* [Assignment]:
The complete listing goes into the output exactly, without its pictures.
# # # #
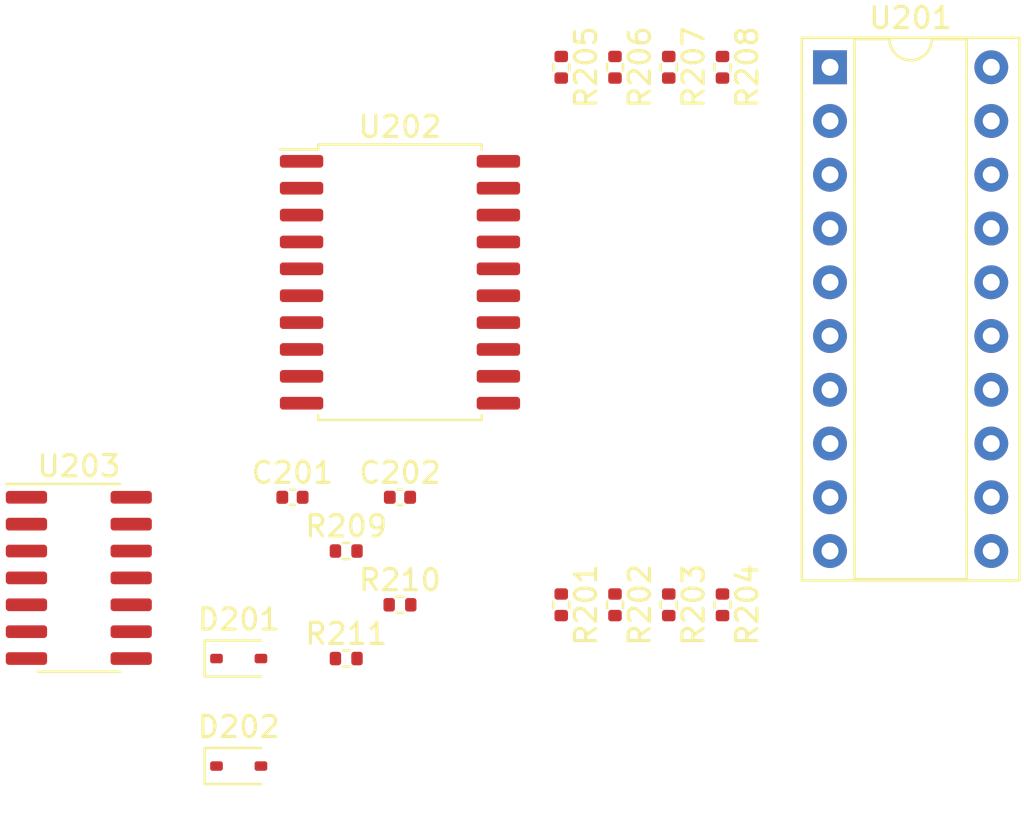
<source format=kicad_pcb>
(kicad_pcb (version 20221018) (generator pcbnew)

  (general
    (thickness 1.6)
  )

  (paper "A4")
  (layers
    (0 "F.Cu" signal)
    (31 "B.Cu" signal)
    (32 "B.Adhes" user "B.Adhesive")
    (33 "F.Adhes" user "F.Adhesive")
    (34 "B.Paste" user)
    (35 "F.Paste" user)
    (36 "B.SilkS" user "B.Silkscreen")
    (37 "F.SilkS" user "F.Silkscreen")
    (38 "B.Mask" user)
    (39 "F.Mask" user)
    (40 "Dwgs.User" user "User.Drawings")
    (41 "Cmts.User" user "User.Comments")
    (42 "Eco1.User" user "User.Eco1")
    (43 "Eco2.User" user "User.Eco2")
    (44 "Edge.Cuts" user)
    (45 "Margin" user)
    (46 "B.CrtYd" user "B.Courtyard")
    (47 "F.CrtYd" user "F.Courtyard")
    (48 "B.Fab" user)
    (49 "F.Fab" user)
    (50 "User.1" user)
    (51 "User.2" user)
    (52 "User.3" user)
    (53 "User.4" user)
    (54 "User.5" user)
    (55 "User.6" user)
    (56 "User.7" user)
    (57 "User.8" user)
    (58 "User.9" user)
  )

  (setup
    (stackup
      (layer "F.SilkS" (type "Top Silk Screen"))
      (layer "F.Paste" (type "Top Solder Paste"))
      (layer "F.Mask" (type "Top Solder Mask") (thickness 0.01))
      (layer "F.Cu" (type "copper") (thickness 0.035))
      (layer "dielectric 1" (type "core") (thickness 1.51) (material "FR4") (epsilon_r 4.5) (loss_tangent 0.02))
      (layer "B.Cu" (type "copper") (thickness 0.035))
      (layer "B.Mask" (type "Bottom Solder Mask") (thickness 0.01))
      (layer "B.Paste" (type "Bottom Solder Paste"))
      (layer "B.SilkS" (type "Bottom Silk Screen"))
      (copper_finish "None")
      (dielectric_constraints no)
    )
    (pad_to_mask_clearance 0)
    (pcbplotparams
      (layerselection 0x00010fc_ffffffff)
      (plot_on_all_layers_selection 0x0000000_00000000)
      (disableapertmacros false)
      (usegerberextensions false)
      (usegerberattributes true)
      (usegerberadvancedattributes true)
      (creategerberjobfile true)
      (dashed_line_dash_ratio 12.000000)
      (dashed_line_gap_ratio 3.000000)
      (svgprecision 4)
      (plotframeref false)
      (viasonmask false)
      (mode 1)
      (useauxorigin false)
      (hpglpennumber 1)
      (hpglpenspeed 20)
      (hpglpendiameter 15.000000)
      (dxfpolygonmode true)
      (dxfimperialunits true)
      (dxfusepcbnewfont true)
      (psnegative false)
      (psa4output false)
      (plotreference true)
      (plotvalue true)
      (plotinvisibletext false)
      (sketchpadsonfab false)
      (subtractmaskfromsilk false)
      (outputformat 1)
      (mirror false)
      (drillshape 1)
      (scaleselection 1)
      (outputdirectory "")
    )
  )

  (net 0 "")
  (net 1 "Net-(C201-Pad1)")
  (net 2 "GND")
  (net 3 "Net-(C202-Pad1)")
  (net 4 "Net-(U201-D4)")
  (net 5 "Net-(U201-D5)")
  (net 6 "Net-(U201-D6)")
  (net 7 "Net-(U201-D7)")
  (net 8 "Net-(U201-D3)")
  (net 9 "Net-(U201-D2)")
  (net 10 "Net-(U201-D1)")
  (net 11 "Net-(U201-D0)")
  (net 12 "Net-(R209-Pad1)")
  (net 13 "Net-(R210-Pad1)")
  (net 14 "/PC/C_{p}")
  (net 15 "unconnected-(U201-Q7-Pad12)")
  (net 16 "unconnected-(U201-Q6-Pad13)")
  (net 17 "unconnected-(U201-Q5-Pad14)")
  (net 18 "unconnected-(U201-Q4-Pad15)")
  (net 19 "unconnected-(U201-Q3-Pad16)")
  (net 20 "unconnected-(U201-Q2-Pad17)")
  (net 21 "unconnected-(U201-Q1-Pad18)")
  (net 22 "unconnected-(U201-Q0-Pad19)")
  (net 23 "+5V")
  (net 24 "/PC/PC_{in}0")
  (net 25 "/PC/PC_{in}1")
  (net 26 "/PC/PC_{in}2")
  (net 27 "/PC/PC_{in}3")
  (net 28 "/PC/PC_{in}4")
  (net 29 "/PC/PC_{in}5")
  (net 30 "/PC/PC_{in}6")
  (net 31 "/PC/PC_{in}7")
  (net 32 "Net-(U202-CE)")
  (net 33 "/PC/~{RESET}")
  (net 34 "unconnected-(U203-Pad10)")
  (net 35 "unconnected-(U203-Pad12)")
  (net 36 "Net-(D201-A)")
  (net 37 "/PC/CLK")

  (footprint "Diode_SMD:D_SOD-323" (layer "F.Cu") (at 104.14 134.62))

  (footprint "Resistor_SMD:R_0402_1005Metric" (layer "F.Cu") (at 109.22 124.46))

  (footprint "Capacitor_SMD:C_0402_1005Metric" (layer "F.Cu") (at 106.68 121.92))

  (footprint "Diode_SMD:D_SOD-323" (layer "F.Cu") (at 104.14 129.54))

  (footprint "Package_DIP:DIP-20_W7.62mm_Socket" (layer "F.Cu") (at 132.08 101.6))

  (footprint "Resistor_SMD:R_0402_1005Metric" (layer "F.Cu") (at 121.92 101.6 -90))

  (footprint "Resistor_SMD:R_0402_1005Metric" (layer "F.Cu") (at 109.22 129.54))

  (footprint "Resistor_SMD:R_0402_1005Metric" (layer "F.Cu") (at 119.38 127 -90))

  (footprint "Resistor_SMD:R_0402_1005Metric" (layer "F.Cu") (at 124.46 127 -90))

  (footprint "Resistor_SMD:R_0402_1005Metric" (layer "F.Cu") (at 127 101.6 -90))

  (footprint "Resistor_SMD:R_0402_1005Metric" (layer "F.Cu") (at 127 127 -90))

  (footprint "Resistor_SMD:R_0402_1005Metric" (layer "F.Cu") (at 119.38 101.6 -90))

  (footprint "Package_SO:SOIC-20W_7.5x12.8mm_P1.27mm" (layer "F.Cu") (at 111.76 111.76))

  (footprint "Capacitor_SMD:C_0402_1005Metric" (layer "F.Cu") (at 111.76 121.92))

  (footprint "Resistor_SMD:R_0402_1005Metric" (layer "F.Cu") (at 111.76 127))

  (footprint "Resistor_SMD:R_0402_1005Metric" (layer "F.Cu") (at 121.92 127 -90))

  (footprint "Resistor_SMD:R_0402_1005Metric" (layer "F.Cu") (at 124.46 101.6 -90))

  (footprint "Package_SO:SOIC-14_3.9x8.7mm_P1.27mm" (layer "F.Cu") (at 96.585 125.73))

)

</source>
# # # #
* [Written response]:
<source format=kicad_pcb>
(kicad_pcb (version 20221018) (generator pcbnew)

  (general
    (thickness 1.6)
  )

  (paper "A4")
  (layers
    (0 "F.Cu" signal)
    (31 "B.Cu" signal)
    (32 "B.Adhes" user "B.Adhesive")
    (33 "F.Adhes" user "F.Adhesive")
    (34 "B.Paste" user)
    (35 "F.Paste" user)
    (36 "B.SilkS" user "B.Silkscreen")
    (37 "F.SilkS" user "F.Silkscreen")
    (38 "B.Mask" user)
    (39 "F.Mask" user)
    (40 "Dwgs.User" user "User.Drawings")
    (41 "Cmts.User" user "User.Comments")
    (42 "Eco1.User" user "User.Eco1")
    (43 "Eco2.User" user "User.Eco2")
    (44 "Edge.Cuts" user)
    (45 "Margin" user)
    (46 "B.CrtYd" user "B.Courtyard")
    (47 "F.CrtYd" user "F.Courtyard")
    (48 "B.Fab" user)
    (49 "F.Fab" user)
    (50 "User.1" user)
    (51 "User.2" user)
    (52 "User.3" user)
    (53 "User.4" user)
    (54 "User.5" user)
    (55 "User.6" user)
    (56 "User.7" user)
    (57 "User.8" user)
    (58 "User.9" user)
  )

  (setup
    (stackup
      (layer "F.SilkS" (type "Top Silk Screen"))
      (layer "F.Paste" (type "Top Solder Paste"))
      (layer "F.Mask" (type "Top Solder Mask") (thickness 0.01))
      (layer "F.Cu" (type "copper") (thickness 0.035))
      (layer "dielectric 1" (type "core") (thickness 1.51) (material "FR4") (epsilon_r 4.5) (loss_tangent 0.02))
      (layer "B.Cu" (type "copper") (thickness 0.035))
      (layer "B.Mask" (type "Bottom Solder Mask") (thickness 0.01))
      (layer "B.Paste" (type "Bottom Solder Paste"))
      (layer "B.SilkS" (type "Bottom Silk Screen"))
      (copper_finish "None")
      (dielectric_constraints no)
    )
    (pad_to_mask_clearance 0)
    (pcbplotparams
      (layerselection 0x00010fc_ffffffff)
      (plot_on_all_layers_selection 0x0000000_00000000)
      (disableapertmacros false)
      (usegerberextensions false)
      (usegerberattributes true)
      (usegerberadvancedattributes true)
      (creategerberjobfile true)
      (dashed_line_dash_ratio 12.000000)
      (dashed_line_gap_ratio 3.000000)
      (svgprecision 4)
      (plotframeref false)
      (viasonmask false)
      (mode 1)
      (useauxorigin false)
      (hpglpennumber 1)
      (hpglpenspeed 20)
      (hpglpendiameter 15.000000)
      (dxfpolygonmode true)
      (dxfimperialunits true)
      (dxfusepcbnewfont true)
      (psnegative false)
      (psa4output false)
      (plotreference true)
      (plotvalue true)
      (plotinvisibletext false)
      (sketchpadsonfab false)
      (subtractmaskfromsilk false)
      (outputformat 1)
      (mirror false)
      (drillshape 1)
      (scaleselection 1)
      (outputdirectory "")
    )
  )

  (net 0 "")
  (net 1 "Net-(C201-Pad1)")
  (net 2 "GND")
  (net 3 "Net-(C202-Pad1)")
  (net 4 "Net-(U201-D4)")
  (net 5 "Net-(U201-D5)")
  (net 6 "Net-(U201-D6)")
  (net 7 "Net-(U201-D7)")
  (net 8 "Net-(U201-D3)")
  (net 9 "Net-(U201-D2)")
  (net 10 "Net-(U201-D1)")
  (net 11 "Net-(U201-D0)")
  (net 12 "Net-(R209-Pad1)")
  (net 13 "Net-(R210-Pad1)")
  (net 14 "/PC/C_{p}")
  (net 15 "unconnected-(U201-Q7-Pad12)")
  (net 16 "unconnected-(U201-Q6-Pad13)")
  (net 17 "unconnected-(U201-Q5-Pad14)")
  (net 18 "unconnected-(U201-Q4-Pad15)")
  (net 19 "unconnected-(U201-Q3-Pad16)")
  (net 20 "unconnected-(U201-Q2-Pad17)")
  (net 21 "unconnected-(U201-Q1-Pad18)")
  (net 22 "unconnected-(U201-Q0-Pad19)")
  (net 23 "+5V")
  (net 24 "/PC/PC_{in}0")
  (net 25 "/PC/PC_{in}1")
  (net 26 "/PC/PC_{in}2")
  (net 27 "/PC/PC_{in}3")
  (net 28 "/PC/PC_{in}4")
  (net 29 "/PC/PC_{in}5")
  (net 30 "/PC/PC_{in}6")
  (net 31 "/PC/PC_{in}7")
  (net 32 "Net-(U202-CE)")
  (net 33 "/PC/~{RESET}")
  (net 34 "unconnected-(U203-Pad10)")
  (net 35 "unconnected-(U203-Pad12)")
  (net 36 "Net-(D201-A)")
  (net 37 "/PC/CLK")

  (footprint "Diode_SMD:D_SOD-323" (layer "F.Cu") (at 104.14 134.62))

  (footprint "Resistor_SMD:R_0402_1005Metric" (layer "F.Cu") (at 109.22 124.46))

  (footprint "Capacitor_SMD:C_0402_1005Metric" (layer "F.Cu") (at 106.68 121.92))

  (footprint "Diode_SMD:D_SOD-323" (layer "F.Cu") (at 104.14 129.54))

  (footprint "Package_DIP:DIP-20_W7.62mm_Socket" (layer "F.Cu") (at 132.08 101.6))

  (footprint "Resistor_SMD:R_0402_1005Metric" (layer "F.Cu") (at 121.92 101.6 -90))

  (footprint "Resistor_SMD:R_0402_1005Metric" (layer "F.Cu") (at 109.22 129.54))

  (footprint "Resistor_SMD:R_0402_1005Metric" (layer "F.Cu") (at 119.38 127 -90))

  (footprint "Resistor_SMD:R_0402_1005Metric" (layer "F.Cu") (at 124.46 127 -90))

  (footprint "Resistor_SMD:R_0402_1005Metric" (layer "F.Cu") (at 127 101.6 -90))

  (footprint "Resistor_SMD:R_0402_1005Metric" (layer "F.Cu") (at 127 127 -90))

  (footprint "Resistor_SMD:R_0402_1005Metric" (layer "F.Cu") (at 119.38 101.6 -90))

  (footprint "Package_SO:SOIC-20W_7.5x12.8mm_P1.27mm" (layer "F.Cu") (at 111.76 111.76))

  (footprint "Capacitor_SMD:C_0402_1005Metric" (layer "F.Cu") (at 111.76 121.92))

  (footprint "Resistor_SMD:R_0402_1005Metric" (layer "F.Cu") (at 111.76 127))

  (footprint "Resistor_SMD:R_0402_1005Metric" (layer "F.Cu") (at 121.92 127 -90))

  (footprint "Resistor_SMD:R_0402_1005Metric" (layer "F.Cu") (at 124.46 101.6 -90))

  (footprint "Package_SO:SOIC-14_3.9x8.7mm_P1.27mm" (layer "F.Cu") (at 96.585 125.73))

)

</source>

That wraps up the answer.